Example 2. Wheat stem rust and induced callose deposition. Wheat (Triticum aestivum) infected by Puccinia graminis stem rust fungus triggers a localised induced response. Within hours of fungal penetration of the leaf surface, plant cells around the infection site deposit callose (a beta-1,3-glucan) into cell walls at the penetration peg, physically blocking further hyphal entry. If the plant carries a resistance gene matching the fungal effector, it also mounts the hypersensitive response: rapid cell death of the infected and immediately surrounding cells, depriving the biotrophic fungus of living host tissue. NSW DPI variety trials at Wagga Wagga screen wheat lines for these resistance traits, since stem rust epidemics in 1973 and 1989 cost Australian growers hundreds of millions of dollars.
Try this
Q1. Identify two physical defences and two chemical defences used by an Australian eucalypt against a pathogen, naming the pathogen. [4 marks]
- Cue. Physical: waxy cuticle, bark, callose deposits. Chemical: 1,8-cineole essential oils, phenolic phytoalexins. Example pathogen: Phytophthora cinnamomi.
Q2. A study measures callose deposition in barley leaves 6, 12 and 24 hours after powdery mildew inoculation, finding 5, 38 and 62 callose papillae per mm squared respectively. Describe the trend and explain its role in resistance. [3 marks]
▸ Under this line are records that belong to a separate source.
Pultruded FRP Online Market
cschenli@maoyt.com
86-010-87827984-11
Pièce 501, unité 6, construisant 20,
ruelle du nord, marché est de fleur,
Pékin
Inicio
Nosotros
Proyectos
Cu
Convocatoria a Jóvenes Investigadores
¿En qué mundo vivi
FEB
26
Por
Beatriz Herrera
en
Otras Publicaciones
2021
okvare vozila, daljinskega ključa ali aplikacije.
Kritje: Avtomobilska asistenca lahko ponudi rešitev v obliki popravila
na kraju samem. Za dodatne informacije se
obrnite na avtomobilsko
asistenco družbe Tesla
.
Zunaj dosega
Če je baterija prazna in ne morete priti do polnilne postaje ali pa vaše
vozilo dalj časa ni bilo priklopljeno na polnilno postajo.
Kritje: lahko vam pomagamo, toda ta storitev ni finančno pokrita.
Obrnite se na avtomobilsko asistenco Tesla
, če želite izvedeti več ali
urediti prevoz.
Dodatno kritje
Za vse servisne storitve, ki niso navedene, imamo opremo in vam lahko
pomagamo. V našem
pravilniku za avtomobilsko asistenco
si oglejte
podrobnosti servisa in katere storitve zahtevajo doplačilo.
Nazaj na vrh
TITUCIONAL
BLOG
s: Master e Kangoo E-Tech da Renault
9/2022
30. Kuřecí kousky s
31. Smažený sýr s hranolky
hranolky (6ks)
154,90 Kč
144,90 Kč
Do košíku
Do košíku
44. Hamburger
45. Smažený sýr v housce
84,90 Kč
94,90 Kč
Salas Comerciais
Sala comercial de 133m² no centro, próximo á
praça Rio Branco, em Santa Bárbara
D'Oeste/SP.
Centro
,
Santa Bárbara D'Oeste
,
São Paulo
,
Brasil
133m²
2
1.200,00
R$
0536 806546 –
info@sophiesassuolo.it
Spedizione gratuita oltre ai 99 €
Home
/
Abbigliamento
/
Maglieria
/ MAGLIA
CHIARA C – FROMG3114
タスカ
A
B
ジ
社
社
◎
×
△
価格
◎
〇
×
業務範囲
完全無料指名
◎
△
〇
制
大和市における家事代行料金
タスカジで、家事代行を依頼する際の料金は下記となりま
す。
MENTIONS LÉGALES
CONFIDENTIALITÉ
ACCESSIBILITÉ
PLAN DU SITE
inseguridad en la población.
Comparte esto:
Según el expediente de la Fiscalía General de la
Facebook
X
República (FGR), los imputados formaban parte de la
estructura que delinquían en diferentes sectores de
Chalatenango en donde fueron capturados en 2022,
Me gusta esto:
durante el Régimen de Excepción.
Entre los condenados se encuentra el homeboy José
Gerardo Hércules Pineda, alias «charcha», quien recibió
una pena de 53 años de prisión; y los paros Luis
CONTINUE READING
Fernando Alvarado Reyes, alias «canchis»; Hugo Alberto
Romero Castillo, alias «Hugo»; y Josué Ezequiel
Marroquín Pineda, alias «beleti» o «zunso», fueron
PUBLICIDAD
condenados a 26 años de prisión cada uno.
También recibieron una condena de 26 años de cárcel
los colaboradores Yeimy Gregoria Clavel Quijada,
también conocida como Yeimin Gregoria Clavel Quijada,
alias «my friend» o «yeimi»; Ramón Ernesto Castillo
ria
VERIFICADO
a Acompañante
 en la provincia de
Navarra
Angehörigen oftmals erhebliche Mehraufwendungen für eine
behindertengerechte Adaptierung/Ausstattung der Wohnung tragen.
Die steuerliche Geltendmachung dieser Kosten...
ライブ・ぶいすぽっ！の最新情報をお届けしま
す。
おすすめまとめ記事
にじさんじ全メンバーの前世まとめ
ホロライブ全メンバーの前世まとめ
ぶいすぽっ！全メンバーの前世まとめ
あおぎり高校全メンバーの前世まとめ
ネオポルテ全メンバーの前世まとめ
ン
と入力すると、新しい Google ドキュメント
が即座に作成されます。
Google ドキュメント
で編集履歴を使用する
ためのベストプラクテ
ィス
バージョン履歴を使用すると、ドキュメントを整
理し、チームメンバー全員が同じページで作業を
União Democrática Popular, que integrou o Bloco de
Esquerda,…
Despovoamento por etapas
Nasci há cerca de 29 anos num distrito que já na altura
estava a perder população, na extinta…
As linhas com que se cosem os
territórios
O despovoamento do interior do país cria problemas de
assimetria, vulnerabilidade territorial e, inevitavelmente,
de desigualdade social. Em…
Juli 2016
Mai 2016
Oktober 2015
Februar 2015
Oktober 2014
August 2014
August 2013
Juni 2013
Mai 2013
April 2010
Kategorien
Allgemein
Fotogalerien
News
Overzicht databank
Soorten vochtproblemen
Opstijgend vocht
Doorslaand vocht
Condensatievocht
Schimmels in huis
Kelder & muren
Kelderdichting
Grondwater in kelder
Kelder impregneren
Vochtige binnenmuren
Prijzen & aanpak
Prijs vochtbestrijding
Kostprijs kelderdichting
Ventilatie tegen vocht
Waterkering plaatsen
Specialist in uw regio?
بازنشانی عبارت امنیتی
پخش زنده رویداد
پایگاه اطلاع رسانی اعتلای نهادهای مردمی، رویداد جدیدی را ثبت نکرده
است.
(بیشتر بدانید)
- Cue. Increasing deposition over time as induced response builds; physical reinforcement at penetration sites blocks fungal entry.
Q3. Compare physical and chemical defences in Eucalyptus marginata against Phytophthora cinnamomi. (a) Identify one physical defence. (b) Identify one chemical defence. (c) Explain why both are required and why jarrah dieback nonetheless kills susceptible trees. [1+1+3 marks]
- Cue. (a) Bark and suberin layers. (b) Phenolic phytoalexins released after infection. (c) Phytophthora produces enzymes that breach bark and tolerate some plant defences, especially in waterlogged soils where root infection is rapid.
Exam-style practice questions
Practice questions written in the style of NESA exam questions on this dot point, with worked answer explainers. The year tag is the paper they imitate, not the source.
2024 HSC4 marksDescribe a plant disease and its effect on agricultural production. (Name the plant disease.)Show worked answer →
Full marks (4) require describing a named plant disease AND its effects on agriculture. Sample answer: Stone fruit scab, a fungal disease affecting stone fruit (plums, peaches, nectarines). It begins as small dark spots on the fruit that become scabby and may cause the fruit to crack, shrivel and fall off. Effect on agriculture: it downgrades fruit quality and decreases yield, leading to economic losses. Marker feedback: you must name a real plant disease and state a clear, directional effect on agricultural production (e.g. reduced yield/quality), not a vague "it has an impact."